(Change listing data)
*-*-*

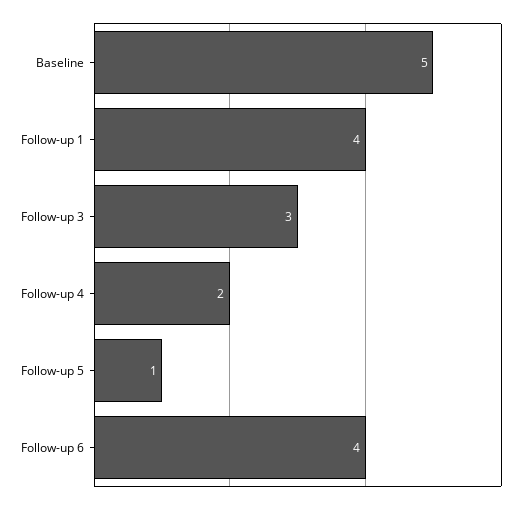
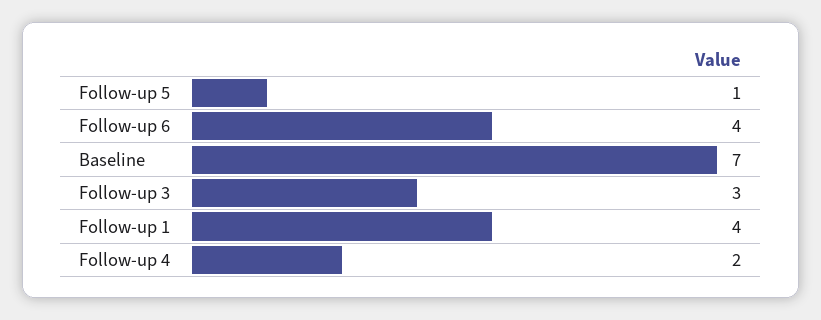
Baseline: 5 -> 7

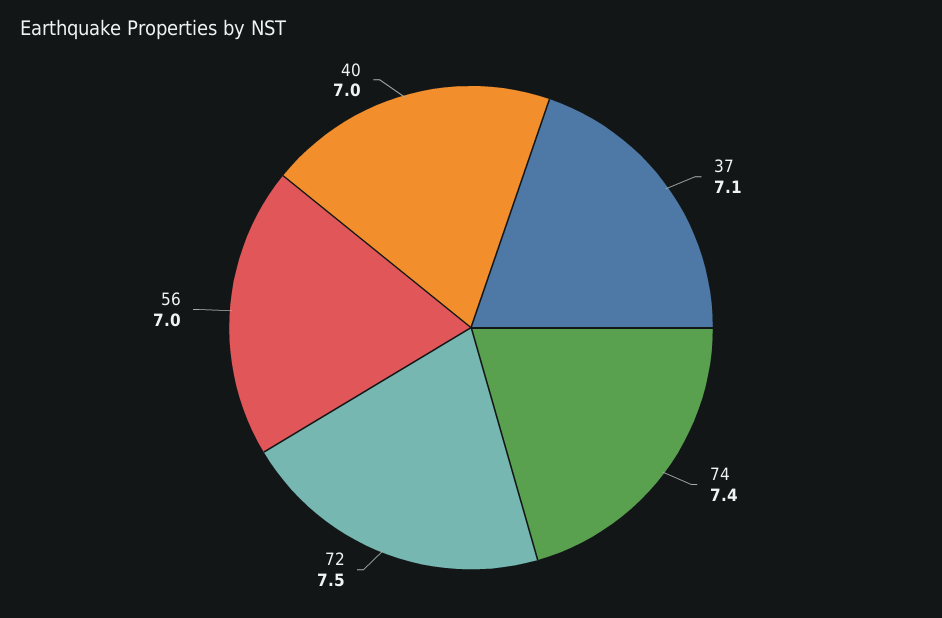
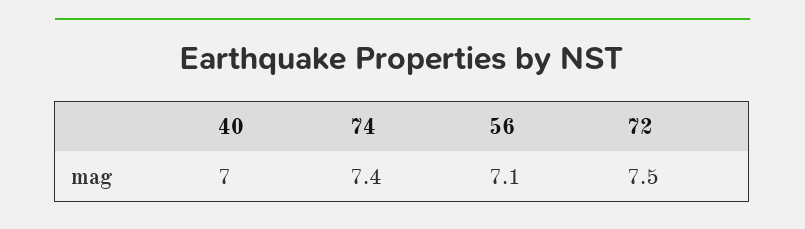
37: 7.1 -> none
56: 7 -> 7.1

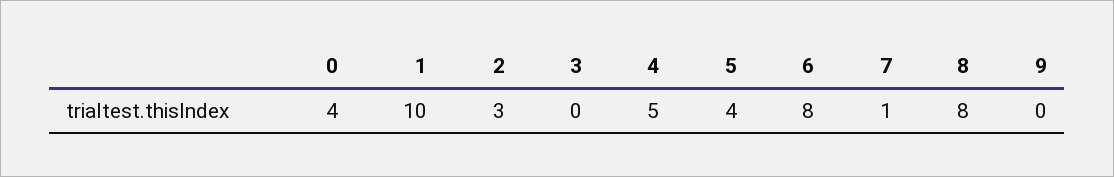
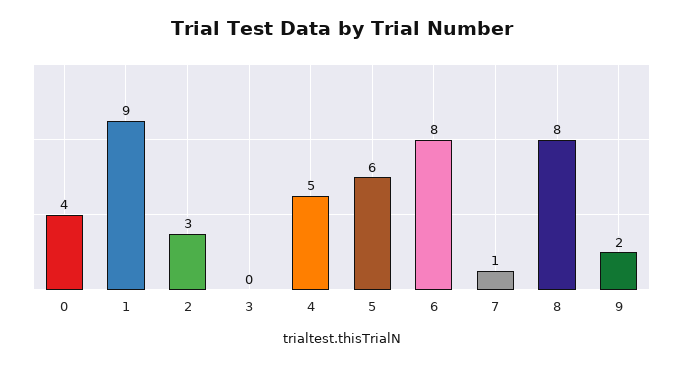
1: 10 -> 9
5: 4 -> 6
9: 0 -> 2

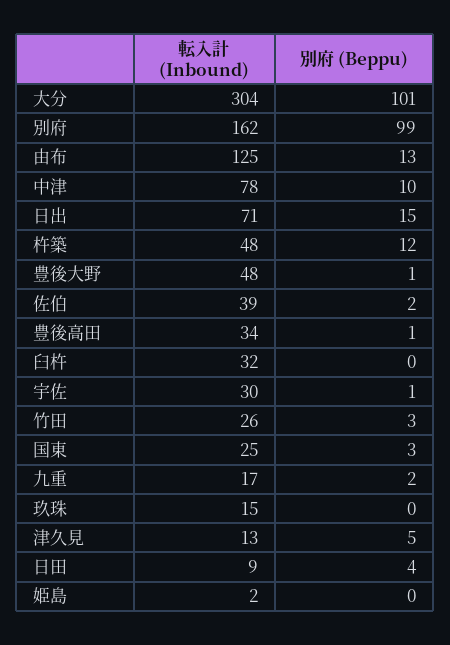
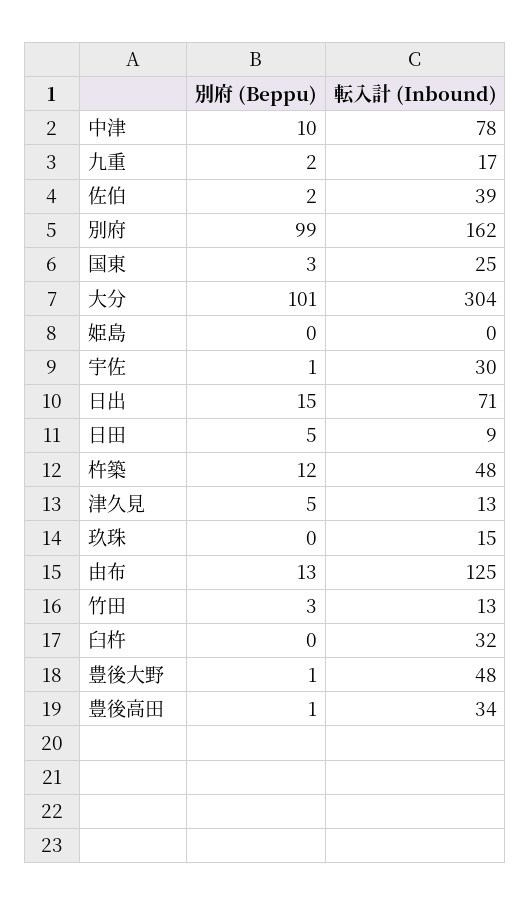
転入計 (Inbound), 竹田: 26 -> 13
別府 (Beppu), 日田: 4 -> 5
転入計 (Inbound), 姫島: 2 -> 0

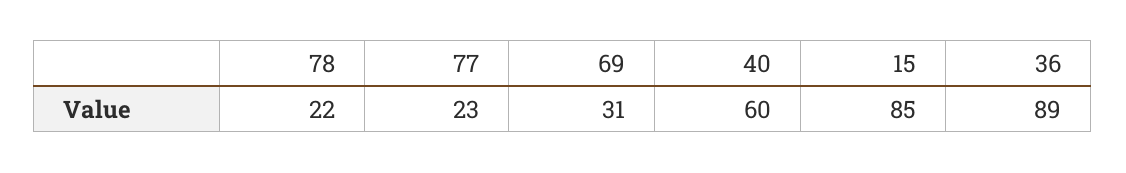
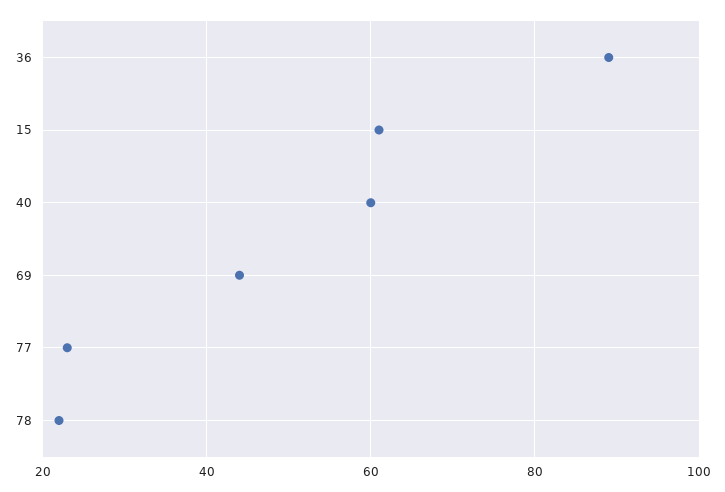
69: 31 -> 45
15: 85 -> 60

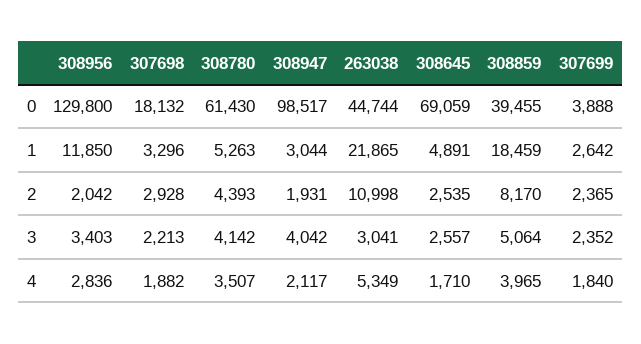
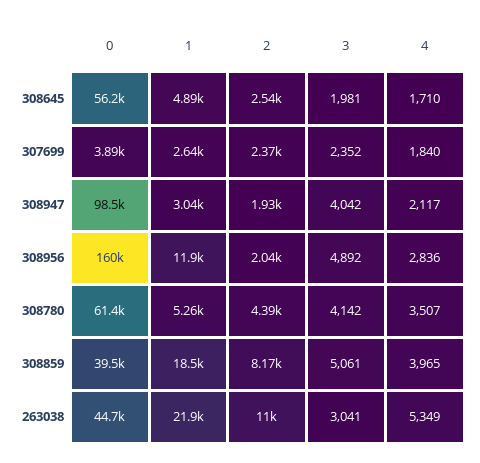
308956, 0: 129800 -> 160000
307698, 0: 18132 -> none
308645, 0: 69059 -> 56200
307698, 1: 3296 -> none
307698, 2: 2928 -> none
308956, 3: 3403 -> 4892
307698, 3: 2213 -> none
308645, 3: 2557 -> 1981
308859, 3: 5064 -> 5061
307698, 4: 1882 -> none

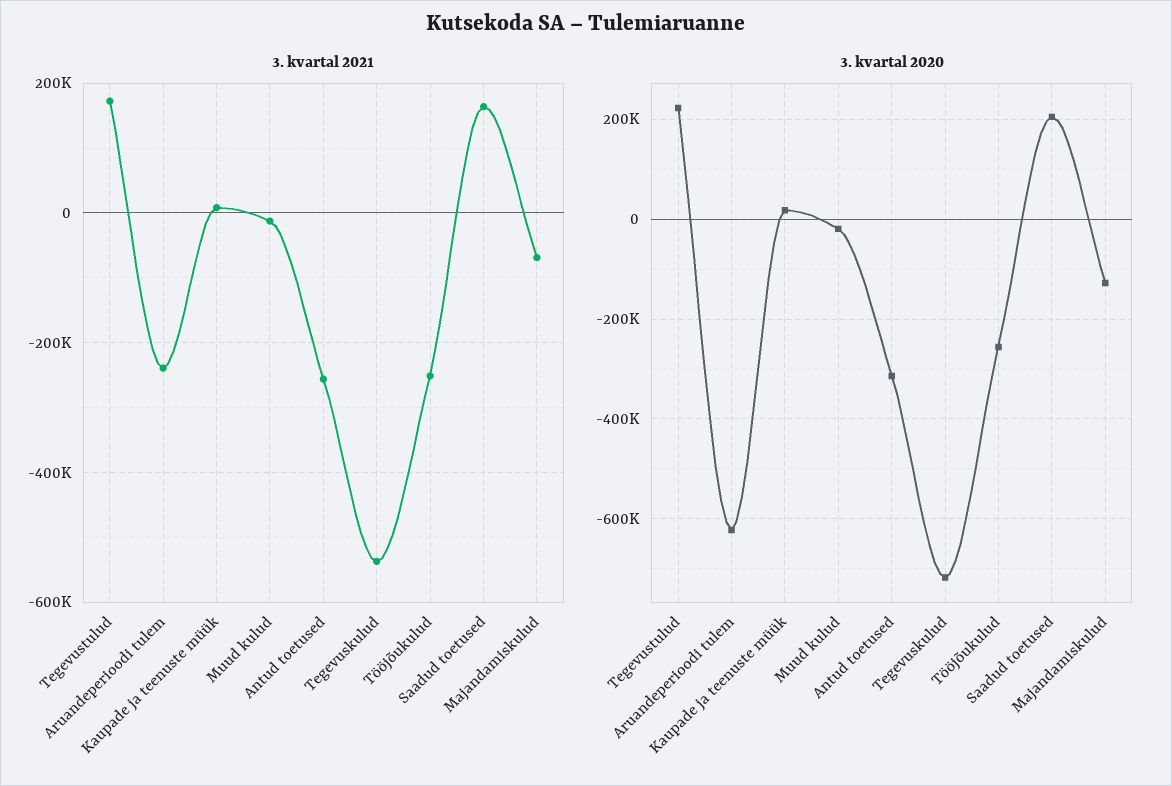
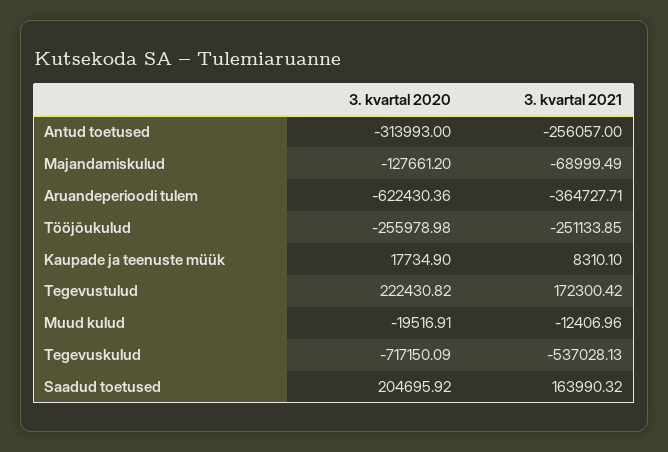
3. kvartal 2021, Aruandeperioodi tulem: -240000 -> -364727.71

*-*-*

▸ **Problem statement**
Your answer must be an exact repeat of the records above, with the pictures left out.

▸ **Exercise response**
Baseline: 5 -> 7

37: 7.1 -> none
56: 7 -> 7.1

1: 10 -> 9
5: 4 -> 6
9: 0 -> 2

転入計 (Inbound), 竹田: 26 -> 13
別府 (Beppu), 日田: 4 -> 5
転入計 (Inbound), 姫島: 2 -> 0

69: 31 -> 45
15: 85 -> 60

308956, 0: 129800 -> 160000
307698, 0: 18132 -> none
308645, 0: 69059 -> 56200
307698, 1: 3296 -> none
307698, 2: 2928 -> none
308956, 3: 3403 -> 4892
307698, 3: 2213 -> none
308645, 3: 2557 -> 1981
308859, 3: 5064 -> 5061
307698, 4: 1882 -> none

3. kvartal 2021, Aruandeperioodi tulem: -240000 -> -364727.71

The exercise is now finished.